Zevkte hayat arayanlar, hayattan zevk alamaz.
İnsanın, kâinatın ve hayatın mucizevî yönü üzerine yoğunlaşmadan, hayatı çekilmez ızdırap olarak yaftalayan bu anlayışın bayraklaştırdığı tek seçenek intihardır. Hayata sadece kendi önyargılarının kafesi içinde bakanlara göre, yaşam yaşanmaya değmez. Hayatın hiçbir anlam ve önemi yoktur. Başı akıldan boş olan, ancak hayatı hoş görür.
Akıl ocağında hakikati buharlaştıran ve derin buhranlar yaşayanlar yaşama anlam veremezler. Anlamak yaşamaktır. İnsan, hakikati ancak yaşayarak anlayabilir. Yaşamda, yaşamdan da daha değerli değerlerdir, insanlara yaşamı yaşanır kılan. Yaşamlarında yaşamlarından da daha değerli değerleri olmayanlar ancak intiharın bir erdem olduğuna dair üst perdeden hükümler verebilirler. Aşkın değerleri anlayamayan şaşkınlar, hayatı anlayamazlar. İnsan, hayata anlam verdiği oranda hayatına anlam kazandırır.

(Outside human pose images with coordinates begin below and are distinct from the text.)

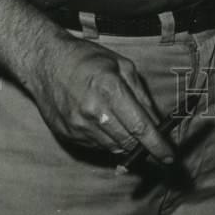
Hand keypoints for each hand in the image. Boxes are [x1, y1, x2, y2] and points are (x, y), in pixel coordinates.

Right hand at [24, 30, 174, 164]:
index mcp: (109, 89)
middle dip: (144, 146)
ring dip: (125, 142)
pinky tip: (103, 121)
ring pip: (113, 147)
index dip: (157, 145)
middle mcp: (93, 112)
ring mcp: (78, 126)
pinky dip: (107, 138)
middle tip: (153, 142)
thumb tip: (157, 121)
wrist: (45, 62)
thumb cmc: (87, 58)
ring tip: (123, 122)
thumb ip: (141, 94)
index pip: (139, 126)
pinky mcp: (67, 135)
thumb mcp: (122, 65)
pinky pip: (96, 146)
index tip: (169, 157)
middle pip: (128, 142)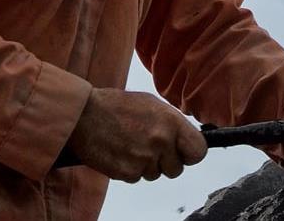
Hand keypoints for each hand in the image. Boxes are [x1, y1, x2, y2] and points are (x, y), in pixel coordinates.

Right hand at [65, 87, 207, 182]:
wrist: (84, 115)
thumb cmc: (116, 106)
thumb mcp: (152, 104)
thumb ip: (172, 123)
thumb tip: (185, 137)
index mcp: (171, 122)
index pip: (198, 150)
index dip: (191, 153)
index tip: (184, 152)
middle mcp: (161, 142)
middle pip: (176, 169)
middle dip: (165, 162)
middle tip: (150, 148)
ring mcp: (144, 159)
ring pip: (155, 174)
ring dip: (146, 165)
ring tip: (132, 146)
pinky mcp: (127, 172)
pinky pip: (137, 178)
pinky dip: (130, 169)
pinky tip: (121, 152)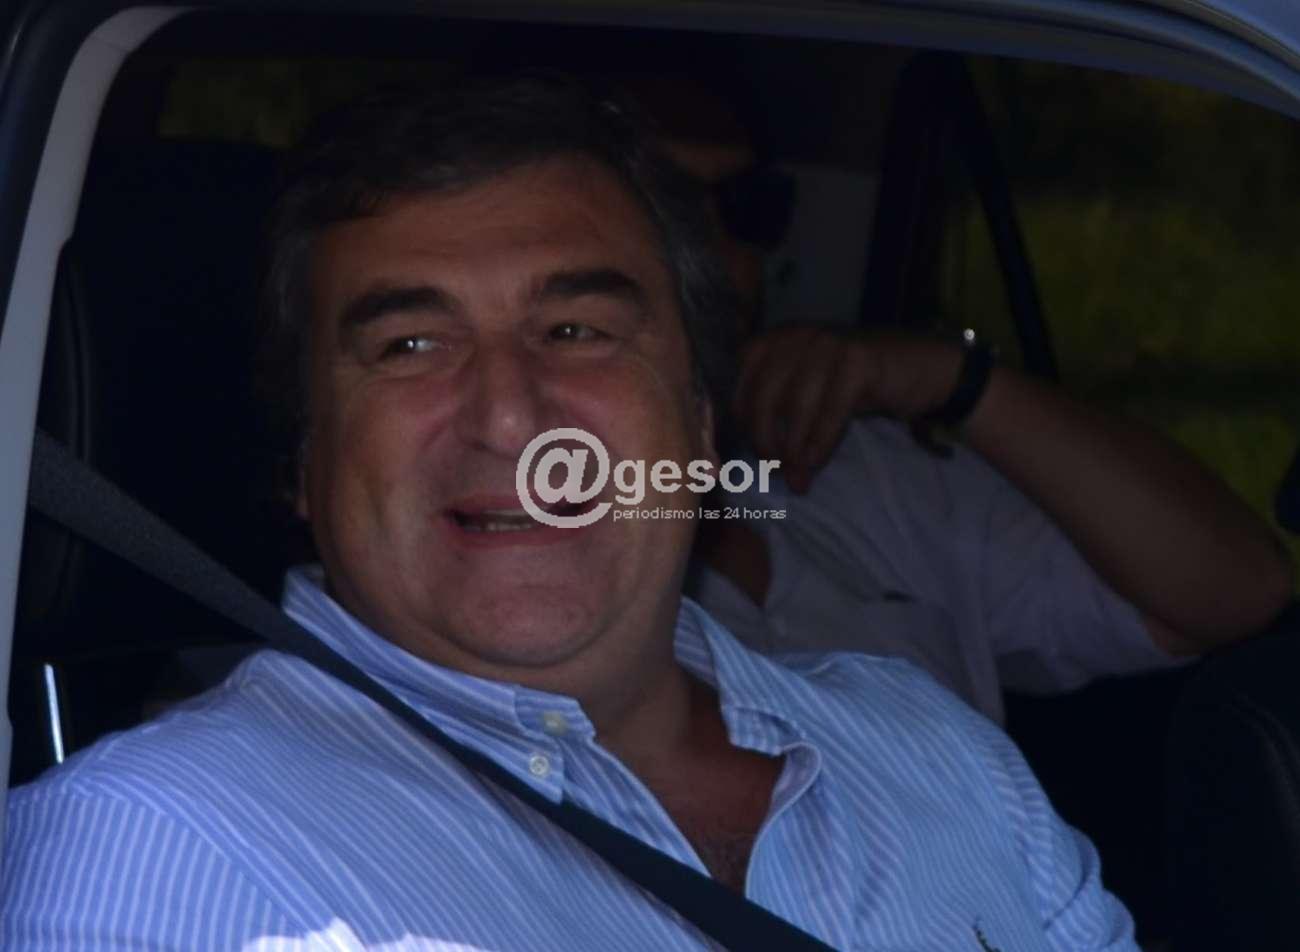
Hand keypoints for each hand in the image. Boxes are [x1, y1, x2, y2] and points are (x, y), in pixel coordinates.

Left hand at [733, 325, 962, 492]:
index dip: (742, 424)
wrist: (923, 367)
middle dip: (764, 439)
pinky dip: (819, 442)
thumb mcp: (810, 394)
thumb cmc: (858, 386)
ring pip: (794, 405)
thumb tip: (755, 466)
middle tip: (774, 470)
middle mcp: (798, 336)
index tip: (753, 455)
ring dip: (792, 448)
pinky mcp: (859, 358)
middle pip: (763, 395)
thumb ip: (779, 417)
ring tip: (796, 476)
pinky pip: (830, 410)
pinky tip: (814, 463)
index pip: (740, 383)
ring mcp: (829, 343)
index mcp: (777, 340)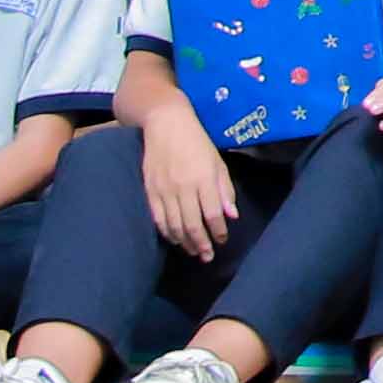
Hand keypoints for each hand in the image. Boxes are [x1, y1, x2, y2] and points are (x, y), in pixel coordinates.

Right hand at [140, 110, 241, 254]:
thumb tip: (231, 216)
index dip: (218, 231)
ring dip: (185, 242)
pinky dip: (167, 233)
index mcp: (203, 179)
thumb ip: (225, 190)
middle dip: (201, 244)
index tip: (222, 241)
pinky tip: (175, 240)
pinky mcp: (150, 191)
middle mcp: (183, 187)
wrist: (166, 125)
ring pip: (174, 226)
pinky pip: (158, 219)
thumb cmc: (197, 143)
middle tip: (208, 256)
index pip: (212, 214)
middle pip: (192, 224)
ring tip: (194, 252)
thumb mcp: (218, 162)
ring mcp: (164, 191)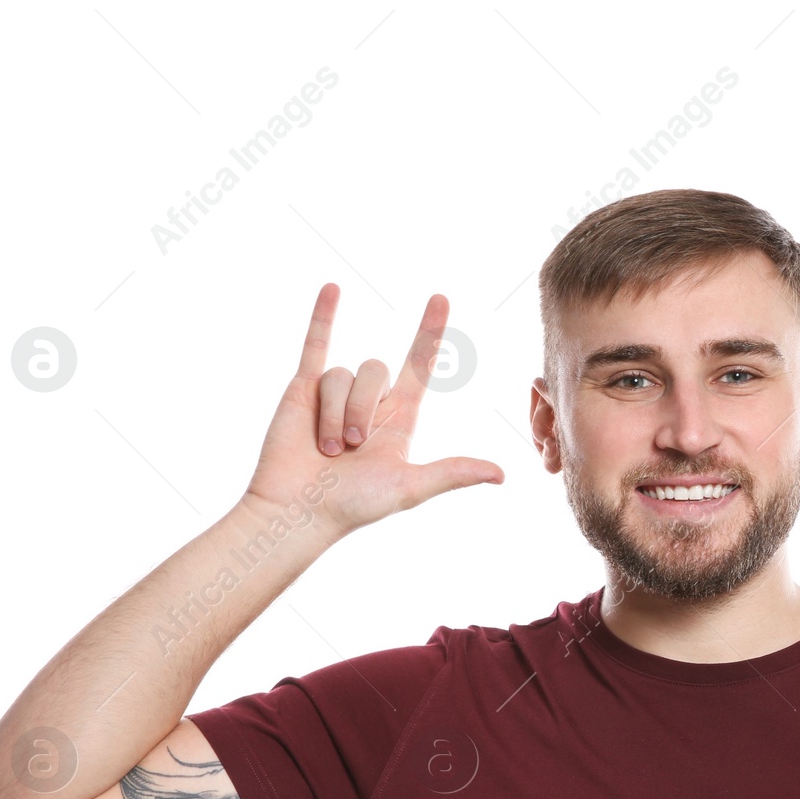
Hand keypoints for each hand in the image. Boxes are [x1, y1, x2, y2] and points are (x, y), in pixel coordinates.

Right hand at [242, 283, 502, 540]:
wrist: (297, 510)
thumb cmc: (353, 505)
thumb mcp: (409, 487)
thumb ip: (452, 473)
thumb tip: (502, 475)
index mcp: (399, 419)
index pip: (420, 365)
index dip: (430, 333)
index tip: (441, 299)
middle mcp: (370, 402)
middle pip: (376, 370)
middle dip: (361, 409)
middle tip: (350, 448)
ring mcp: (336, 393)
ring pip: (343, 373)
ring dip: (334, 410)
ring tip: (325, 447)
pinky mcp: (303, 389)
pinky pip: (317, 344)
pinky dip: (324, 316)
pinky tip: (333, 288)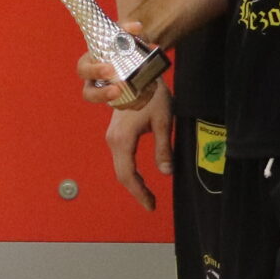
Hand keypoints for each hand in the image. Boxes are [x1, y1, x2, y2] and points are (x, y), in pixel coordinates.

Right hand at [77, 21, 155, 108]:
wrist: (135, 56)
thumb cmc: (120, 44)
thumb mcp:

Bütün âlem tılsımdır, define hakikattir. Hakikat, tahkik pazarında müşterisi sarraflar olan bir mücevherdir. Marifetler dilberini kendine sevgili edinmeyen bakışlara cilveler yapmayan hakikat incisi, göze ayan, kulağa beyan, kalbe kanıt, akla yanıt olması için eşya sedefini tebessüm ettirmek gerekir. Eşya sedefi tebessüm ederse göreceğiz ki; her şey hakikat Yusuf'undan gönül Yakub'una haber veren bir gömlektir bu âlemde.
Sağlam ve sağlıklı düşünmeyen birçok filozof, psikolog, sosyolog, teolog ve edebiyatçı binlerce yıldır, ölümle yüzleşmek için çok cesur veya hayatla yüzleşmek için fazlasıyla korkak bir davranış şekli olan intiharı bir özgürlük olarak savuna gelmişlerdir. Onlara göre intihar Tanrının bile sahip olamadığı bir tür özgürlüktür. ‘İnsan müntehir bir tanrı; Tanrı yaşamaya mahkûm bir insandır’ anlamına gelen iddialarla akılları karıştırmak için ellerinden gelen her türlü velveleyi yapmaktan geri durmamışlardır. Yoz ve yozlaştırıcı özgürlük anlayış ve kavrayışlarını duyurmaktan çok buyurmayı tercih eden bu düşünür ve aveneleri, hayata hiçbir anlam verememişlerdir. Hayata anlam veremeyen, önem de veremez. Anlamsız önemsizdir. Hayatın, kendisine anlam ve önem veremeyenler için çekilmez bir ızdıraba dönüştüğü ise doğrudur.